Originally Posted by scottmandue (Post 9874706)
For the win... except the proper tool would be a shotgun.

Yep. Bird shot in almost any gauge.

Steve Carlton 01-06-2018 06:33 PM

nom nom nom...

DanielDudley 01-07-2018 03:39 AM

Quote:

Originally Posted by john70t (Post 9875124)
I do that all the time with insects in the house.
Usually turning off the light get it moving and opening a window works.
Live and let live.

Then I saved a drowning bee from the bird bath:
"I'm bringing home a baby bumblebee,
Won't my mommy be so proud of me,

I'm bringing home a baby bumblebee,
Ouch! It stung me!

I'm squishing up the baby bumblebee,
Won't my mommy be so proud of me,"

I just tell them that if they don't get out of my house, they are dead. Why don't they listen ? I save them at my discretion. When I lived in AZ, the black widows loved to nest right outside my front door. I put an end to that, and only upped the ante when they reappeared. Ever seen a thousand little tiny black widows crawling around your doorstep ? Die, Die, Foul Fiend.

KFC911 01-07-2018 03:45 AM

Real men have spiders as pets and don't ask "man card" questions on the Internet....

Give it up Vash :)

Crowbob 01-07-2018 07:05 AM

Quote:

Originally Posted by DanielDudley (Post 9874920)
I was tearing out a wall years ago with a buddy who was built like a linebacker. inside the wall were two mice, looking out at us. My buddy pointed his hand at the mice to comment, and quick as a wink, a mouse jumped on his arm and ran up into his shirt. You should have heard the screaming as he danced and shook around until the mouse finally ran out his pant leg.

I just about died laughing, and you should have seen the look he gave me for doing so. He was no wuss, but I never saw anything like it outside of a Three Stooges movie

You kill biigassed spiders on the ceiling with a broom. Put a cloth on it, and beat the effing life out of it.

Ha!

Many years ago a friend and I were trapping muskrats on the river when I experienced my first exposure to severe entomophobia.

We were in a tiny canoe. I in front, he in rear. He, being 6'8" and disproportionately heavily muscled even for a giant, made my end of the canoe ride in the air with the gunwales on his end nearly at water level.

Anyways, somedamnhow one of those ugly-looking 1.5" white june-bug grub things with a black head ended up in the canoe. So trying to get it out of the boat I flipped it with my oar and toward him unfortunately it went.

Welp, were I not hanging on to the bow of that tiny canoe for dear life as my friend, screaming, screeching and bucking around trying to swat that little insect out of the air, then off his lap then on the floor of the canoe would probably have been funny.

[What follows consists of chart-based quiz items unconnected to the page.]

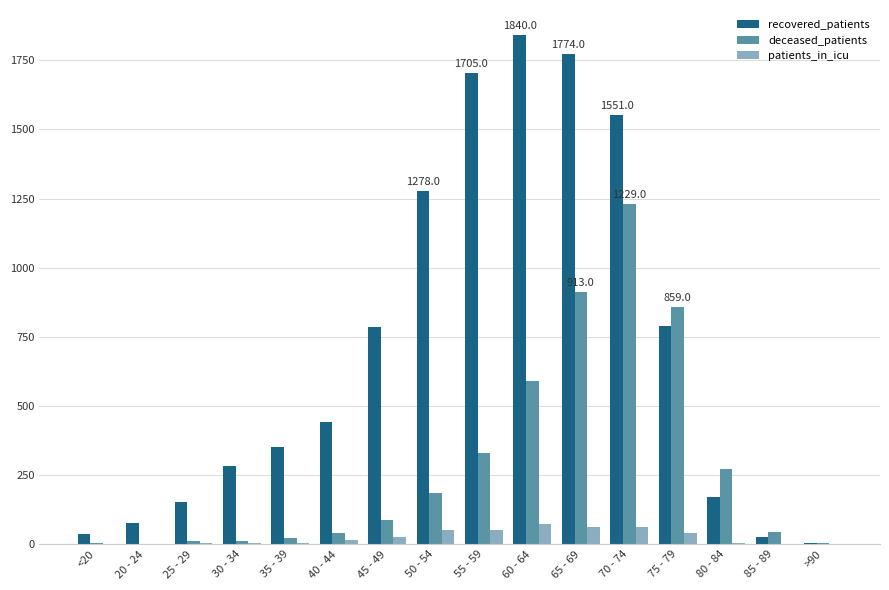

Which series has the largest total across all categories?

recovered_patients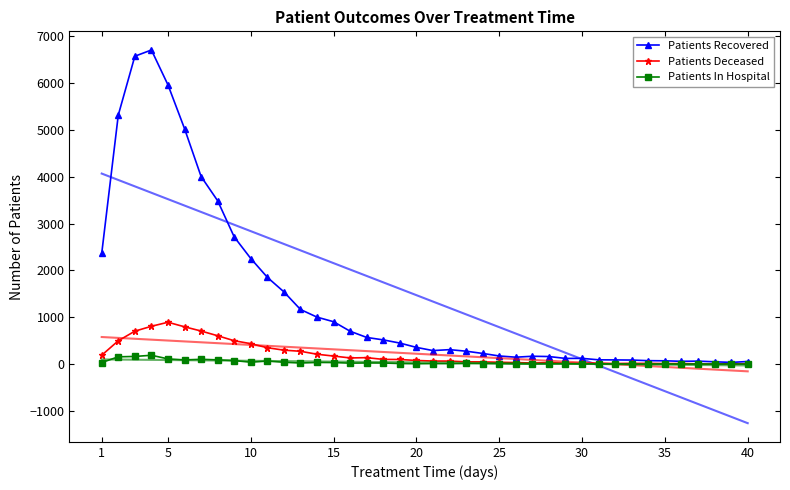

What is the maximum value for Patients Recovered?

6700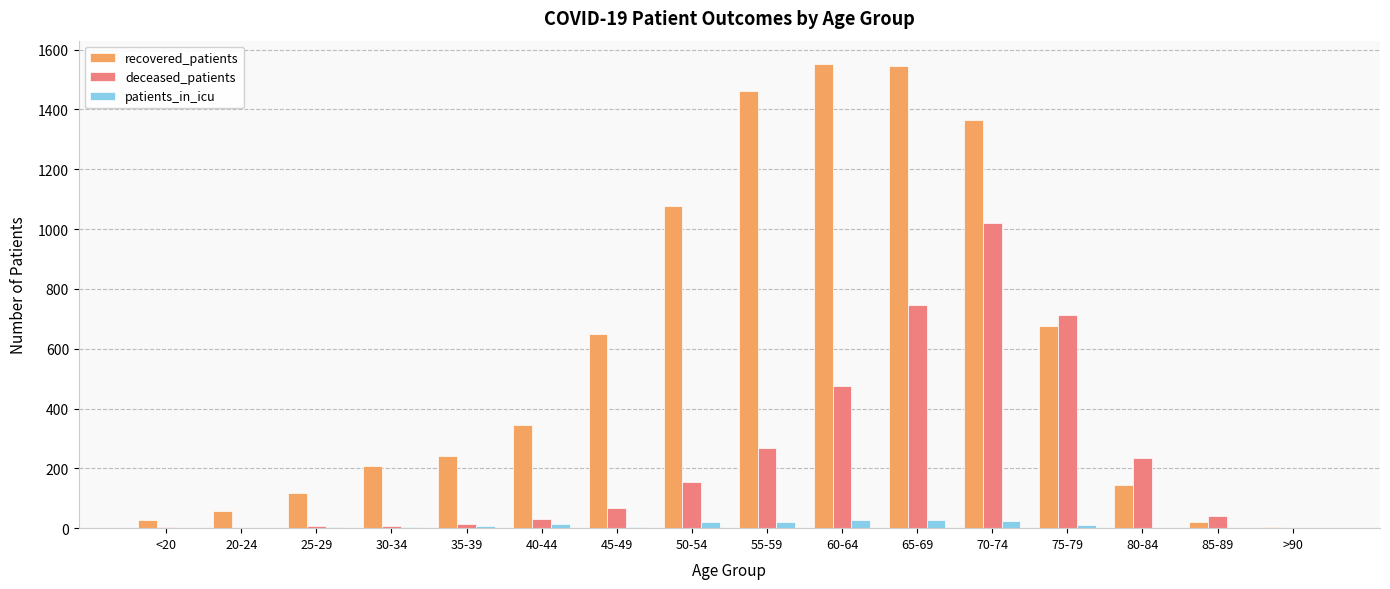

Which category has the highest value in the deceased_patients series?

70-74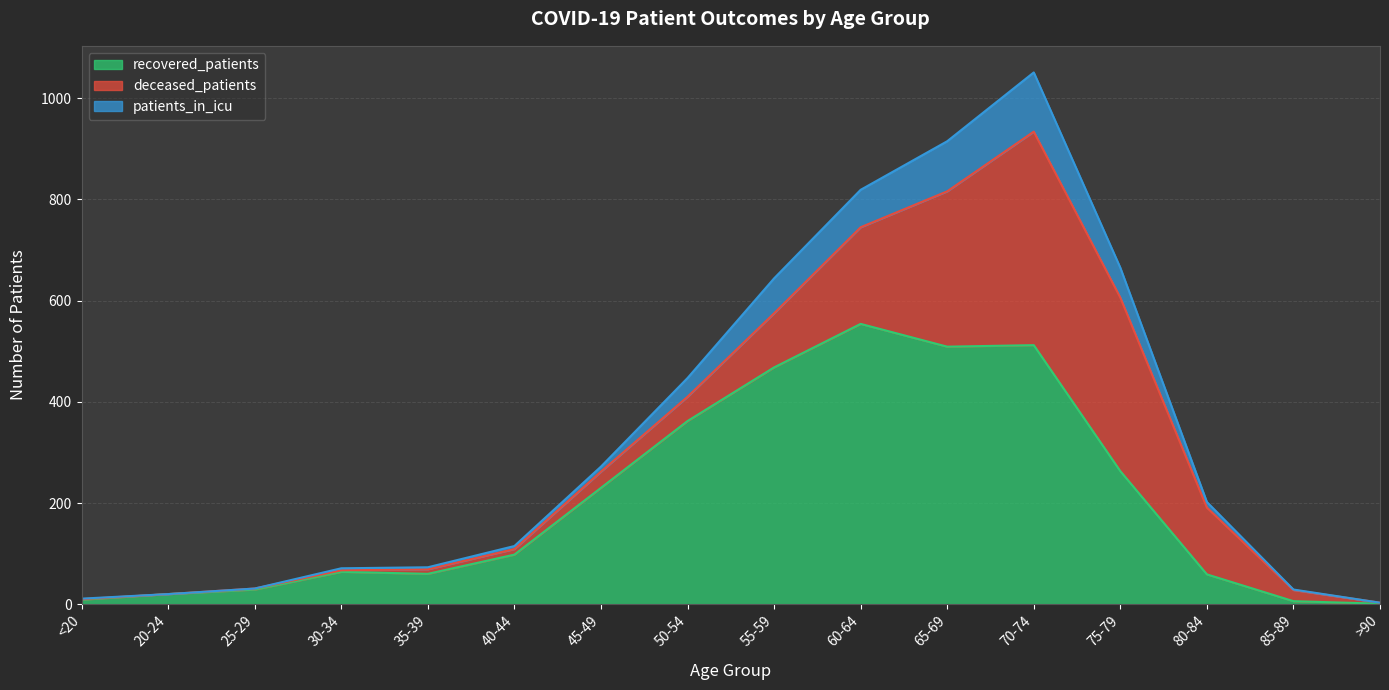

The patients_in_icu series shows 188 at 40-44. True or false?

False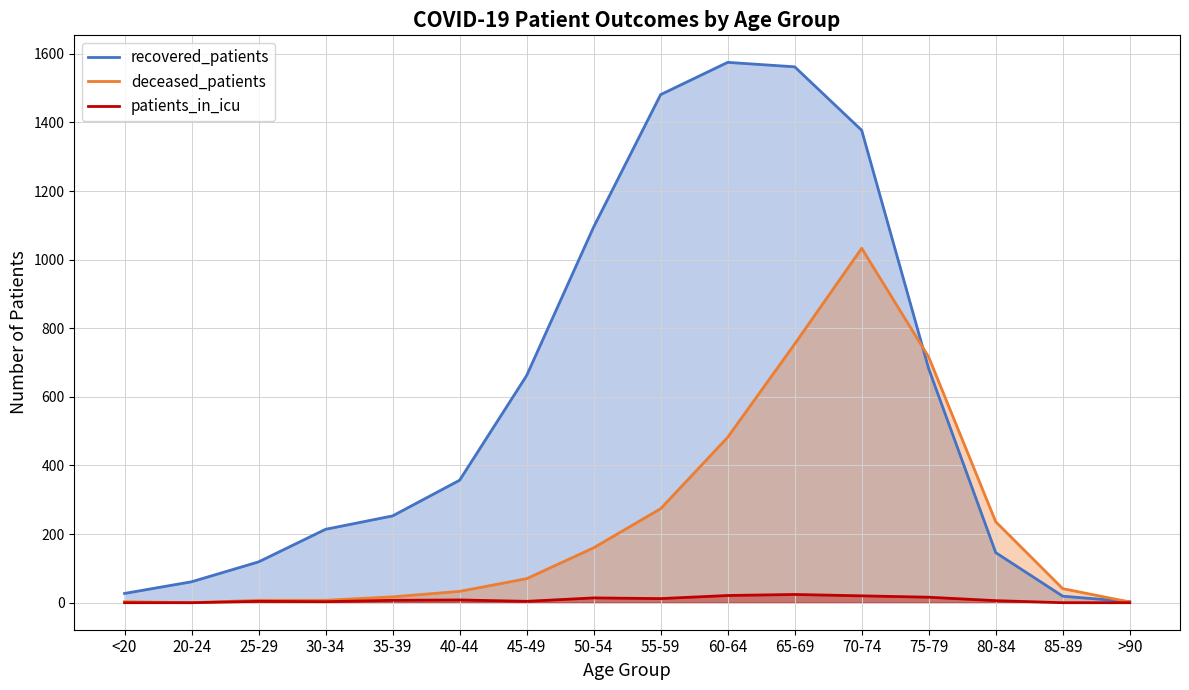

After their last crossing, which series has the higher values: deceased_patients or recovered_patients?

recovered_patients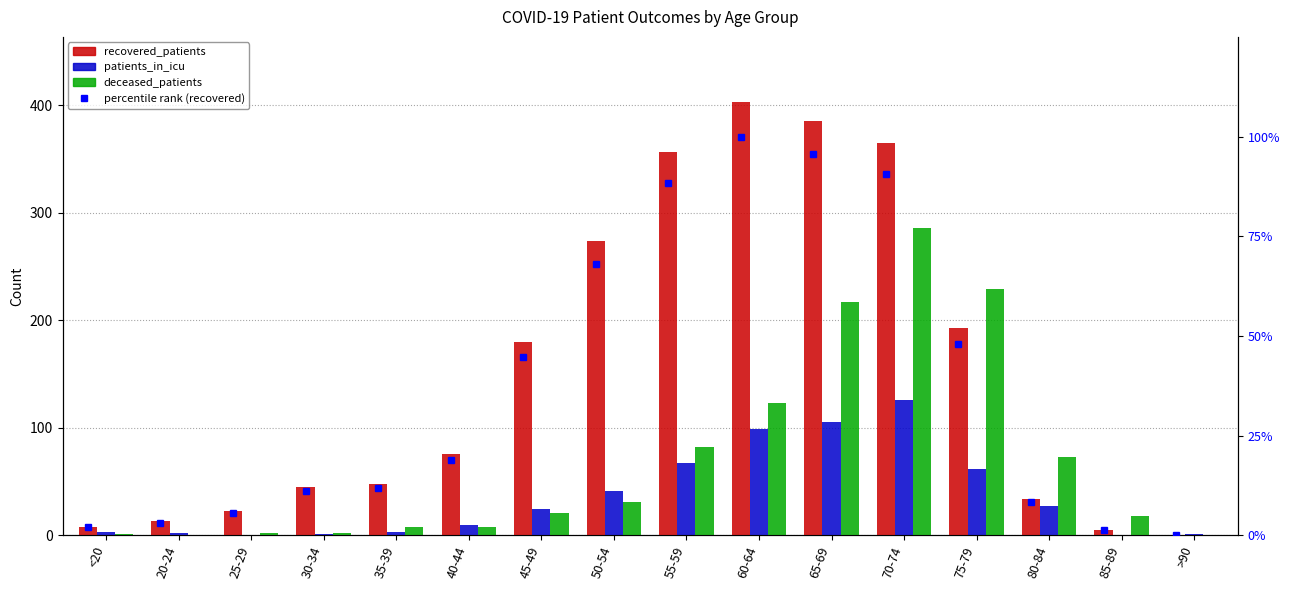

Which series has the largest range (max minus min)?

recovered_patients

Up he jumped in abject panic like his clothes were on fire, jumping and flailing and hollaring like I don't know what all. Oars and traps, dead muskrats, I and I assume one tiny uglybug went flying.

The amazing thing was that we survived the attack. Literally, one second he was Tom Sawyer and I Huck Finn. The next he were a screaming demon and I a surprised mass of discombobulated disorientation.

flatbutt 01-07-2018 07:08 AM

Way back when I was married my wife would call me at the lab to tell me that there was something dead or something that needed to be dead in the house. She would leave and not return until I had cleared the corpse. So if a man makes a sound and there is no one there to hear it......

javadog 01-07-2018 07:35 AM

Around here, 99% of the spiders that mistakenly think they can set up operations in my house are brown recluse spiders. They do not get relocated. If I could single-handedly eliminate this species, I would. I do my part but it is futile.

I have a friend that does pest control in Colorado. His territory includes all the high-end places to live in the mountains. His client base is wealthy and squeamish. They get very needy around the holidays, which makes for some fun stories and endless headaches for him.

JR

Holger 01-08-2018 12:47 AM

Woah, coffeee-out-the-nose-thread! LOL!